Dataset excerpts
>>>>>

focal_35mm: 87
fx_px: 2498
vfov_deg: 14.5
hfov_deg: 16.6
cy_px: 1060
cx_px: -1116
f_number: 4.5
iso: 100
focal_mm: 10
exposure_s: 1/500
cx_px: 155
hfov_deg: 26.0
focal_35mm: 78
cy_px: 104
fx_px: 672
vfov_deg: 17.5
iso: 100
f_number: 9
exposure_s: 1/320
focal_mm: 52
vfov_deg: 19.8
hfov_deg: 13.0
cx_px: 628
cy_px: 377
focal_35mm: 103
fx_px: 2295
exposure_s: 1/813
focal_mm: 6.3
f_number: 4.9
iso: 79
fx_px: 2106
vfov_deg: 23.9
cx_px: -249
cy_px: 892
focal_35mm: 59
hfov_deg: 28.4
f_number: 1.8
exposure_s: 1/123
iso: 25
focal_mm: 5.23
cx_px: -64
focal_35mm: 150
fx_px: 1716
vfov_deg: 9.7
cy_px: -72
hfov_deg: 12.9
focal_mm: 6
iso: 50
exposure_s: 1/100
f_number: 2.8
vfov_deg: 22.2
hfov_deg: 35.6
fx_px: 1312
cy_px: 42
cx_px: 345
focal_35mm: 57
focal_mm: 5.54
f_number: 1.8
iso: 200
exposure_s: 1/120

<<<<<
>>>>>

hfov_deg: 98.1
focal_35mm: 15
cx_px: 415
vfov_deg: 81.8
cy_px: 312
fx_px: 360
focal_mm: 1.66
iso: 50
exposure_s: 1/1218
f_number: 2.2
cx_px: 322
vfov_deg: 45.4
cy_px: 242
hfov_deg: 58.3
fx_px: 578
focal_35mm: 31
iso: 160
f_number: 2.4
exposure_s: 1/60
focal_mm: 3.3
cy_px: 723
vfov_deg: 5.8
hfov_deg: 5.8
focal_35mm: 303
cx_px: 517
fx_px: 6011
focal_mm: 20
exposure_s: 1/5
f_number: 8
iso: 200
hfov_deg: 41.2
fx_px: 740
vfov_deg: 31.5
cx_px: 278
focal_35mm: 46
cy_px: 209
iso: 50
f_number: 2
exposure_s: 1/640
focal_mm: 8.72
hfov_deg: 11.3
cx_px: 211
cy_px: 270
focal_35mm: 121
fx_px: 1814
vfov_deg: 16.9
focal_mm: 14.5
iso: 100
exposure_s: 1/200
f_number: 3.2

<<<<<
>>>>>

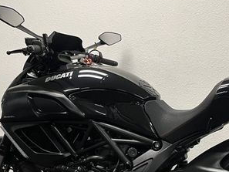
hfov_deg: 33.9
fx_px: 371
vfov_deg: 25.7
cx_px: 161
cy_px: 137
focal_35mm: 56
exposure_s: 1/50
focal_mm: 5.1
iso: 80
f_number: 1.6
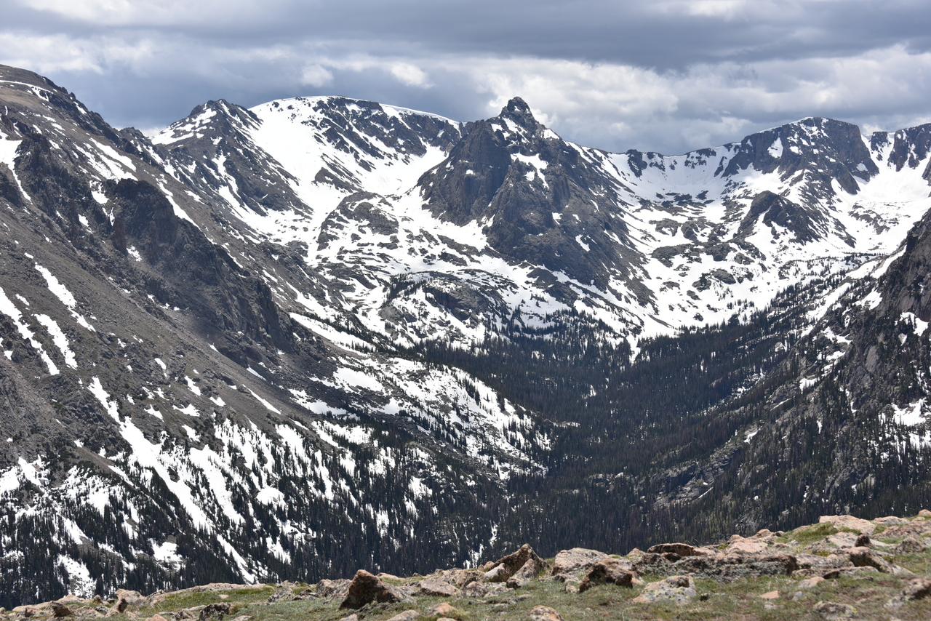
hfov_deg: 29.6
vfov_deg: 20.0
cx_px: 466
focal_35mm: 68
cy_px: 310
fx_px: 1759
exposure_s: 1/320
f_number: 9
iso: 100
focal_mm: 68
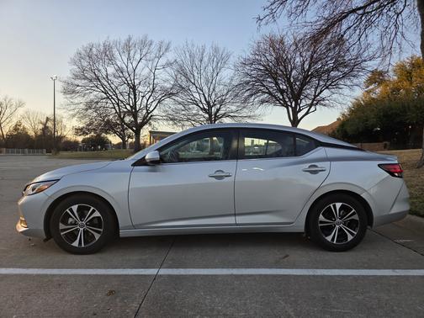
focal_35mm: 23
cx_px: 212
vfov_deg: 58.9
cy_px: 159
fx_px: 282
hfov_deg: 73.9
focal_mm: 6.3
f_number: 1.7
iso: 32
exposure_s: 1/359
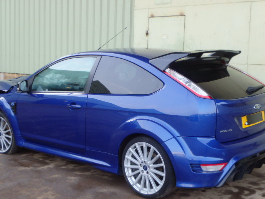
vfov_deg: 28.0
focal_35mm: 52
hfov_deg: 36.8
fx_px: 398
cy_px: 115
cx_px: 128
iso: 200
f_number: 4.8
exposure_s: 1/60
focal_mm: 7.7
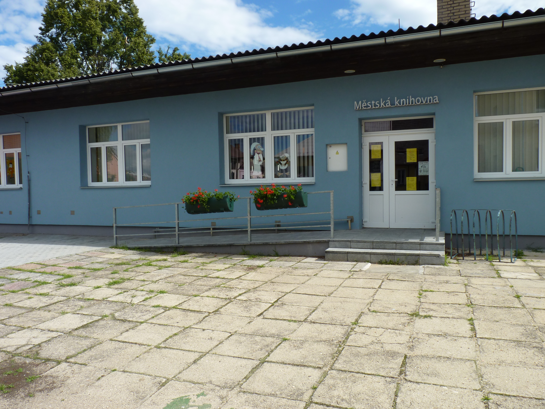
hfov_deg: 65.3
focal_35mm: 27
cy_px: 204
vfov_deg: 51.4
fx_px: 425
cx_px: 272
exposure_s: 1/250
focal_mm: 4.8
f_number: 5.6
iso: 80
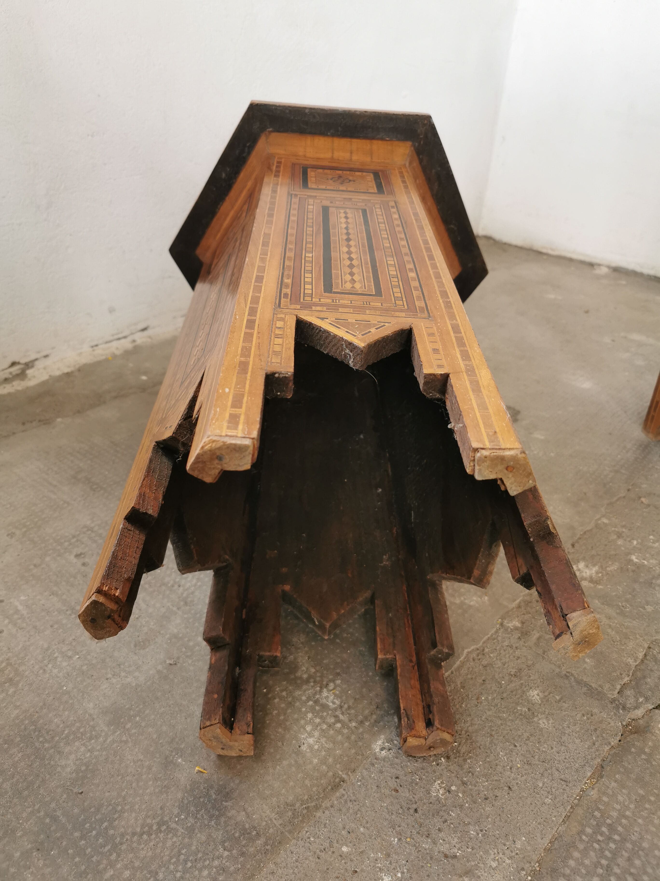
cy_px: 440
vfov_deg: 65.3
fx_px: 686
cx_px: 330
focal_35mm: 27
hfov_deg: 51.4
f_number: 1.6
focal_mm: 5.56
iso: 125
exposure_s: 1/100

<<<<<

Proceeding from the line containing "focal_35mm: 87" through the line containing "exposure_s: 1/120", transcribe the lines above exactly, both end lines included.

ANSWER SECTION:
focal_35mm: 87
fx_px: 2498
vfov_deg: 14.5
hfov_deg: 16.6
cy_px: 1060
cx_px: -1116
f_number: 4.5
iso: 100
focal_mm: 10
exposure_s: 1/500
cx_px: 155
hfov_deg: 26.0
focal_35mm: 78
cy_px: 104
fx_px: 672
vfov_deg: 17.5
iso: 100
f_number: 9
exposure_s: 1/320
focal_mm: 52
vfov_deg: 19.8
hfov_deg: 13.0
cx_px: 628
cy_px: 377
focal_35mm: 103
fx_px: 2295
exposure_s: 1/813
focal_mm: 6.3
f_number: 4.9
iso: 79
fx_px: 2106
vfov_deg: 23.9
cx_px: -249
cy_px: 892
focal_35mm: 59
hfov_deg: 28.4
f_number: 1.8
exposure_s: 1/123
iso: 25
focal_mm: 5.23
cx_px: -64
focal_35mm: 150
fx_px: 1716
vfov_deg: 9.7
cy_px: -72
hfov_deg: 12.9
focal_mm: 6
iso: 50
exposure_s: 1/100
f_number: 2.8
vfov_deg: 22.2
hfov_deg: 35.6
fx_px: 1312
cy_px: 42
cx_px: 345
focal_35mm: 57
focal_mm: 5.54
f_number: 1.8
iso: 200
exposure_s: 1/120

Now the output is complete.